Somewhat lost among “The Slap” on Sunday night was Timothée Chalamet’s pale chest. It was, of course, without a shirt (i.e., bare). And yet, because it was covered by a black sequined blazer designed by the late Virgil Abloh, his shirtlessness still firmly fell on the formalwear side of the ledger. The fabulists at GQ even trumpeted that he “set a new black-tie standard.”
New to the Oscars maybe, but in recent years, Harry Styles bared his shirtless chest with a leather blazer and a pale green scarf at the Grammys. Shawn Mendes did something similar at last year’s Met Gala. Jay-Z wore a double-breasted seafoam green suit sans shirt in the video for his song “Apeshit,” and Jonah Hill did the same at the premiere of Don’t Look Up. Donald Glover also went bare-chested on a red carpet back in 2018.
But they, too, were far from the originators.
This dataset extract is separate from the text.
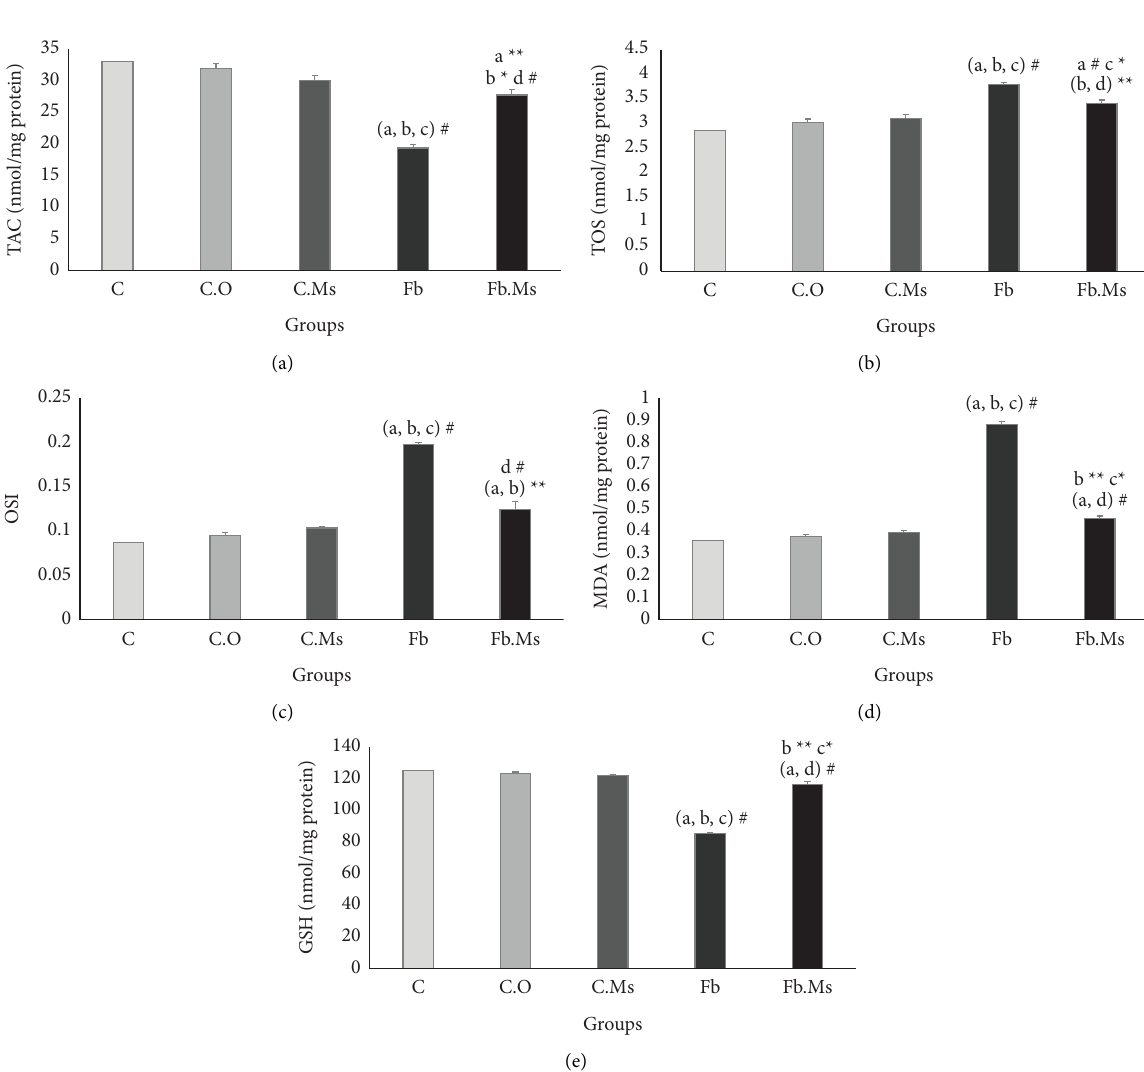
Figure 2: Te results of the oxidative stress markers in the lung tissue of the studied animals. (a) Total antioxidant capacity (TAC), (b) total oxidant status (TOS), (c) oxidative stress index (OSI), (d) malondialdehyde (MDA), (e) glutathione (GSH), C: control group; C.O: olive oil control group. C.Ms: hMSC-CM control group, Fb: fbrosis group, Fb.Ms: group Fb with hMSC-CM treatment. ( ∗ p < 0 . 05, ∗∗ p < 0 . 01, # p < 0 . 001). a Signifcantly diferent from C. b Signifcantly diferent from C.O. c Signifcantly diferent from C.Ms. d Signifcantly diferent from that of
As John Bramaan points out in Menswear Market, if anyone deserves credit for popularizing the jacket-without-a-shirt-look, it’s none other than the Godfather of Punk himself — Iggy Pop. “Indeed, trace any ‘youth culture’ trend back far enough, and there’s a high chance that you’ll find Iggy there, sneering at you with his shirt off,” Bramaan writes. (More largely, he adds, “when it comes to sartorial deviance, there are few avenues that weren’t explored by 1970s punks.”)
When Pop was asked in 2016 why he adopted the look, he told the audience at the Red Bull Music Academy in Montreal that when he dropped out of college, he held on to his library card so he could still go to the library and check out books. “Cult books about culture and religion,” he clarified, “and I kept seeing these pictures of the Pharaoh. He never wore a shirt. That just looks about right, you know? I don’t know why. I feel lost in a shirt. I just get lost.”
In 1980, Prince put his spin on the aesthetic by laying his chest bare under a trench coat (save for a bandana around his neck) for the cover of his album Dirty Mind (he also, it should be noted, wasn’t wearing pants either).
Obviously, it’s not something that’s become particularly mainstream. (Not that it stopped GQ from offering their readers some advice in case they feel like popping up at a formal event for normies — read: not the Oscars, Grammys or Met Gala — namely that you should trim your chest hair beforehand and wear a double-breasted jacket if you’ve got a little extra meat on your bones.)
“You don’t have to be a rock star or Chalamet to pull it off, but if you have to ask if you can, you most likely can’t,” a subscriber to the r/MaleFashionAdvice subreddit tells me. Another echoes this sentiment, offering, “It’s going to look terrible with a generic blazer. So if you’re determined to pull it off, look into the Rick Owens/Yohji Yamamoto-style blazers. Or maybe try it first with an extremely deep-cut flowy tank.”
Above all else — to the first redditor’s point — confidence is the main accessory here (Rick Owens/Yohji Yamamoto-style blazer or no Rick Owens/Yohji Yamamoto-style blazer). After all, do you think the Pharaohs worried about what outerwear matched best to their bare chests?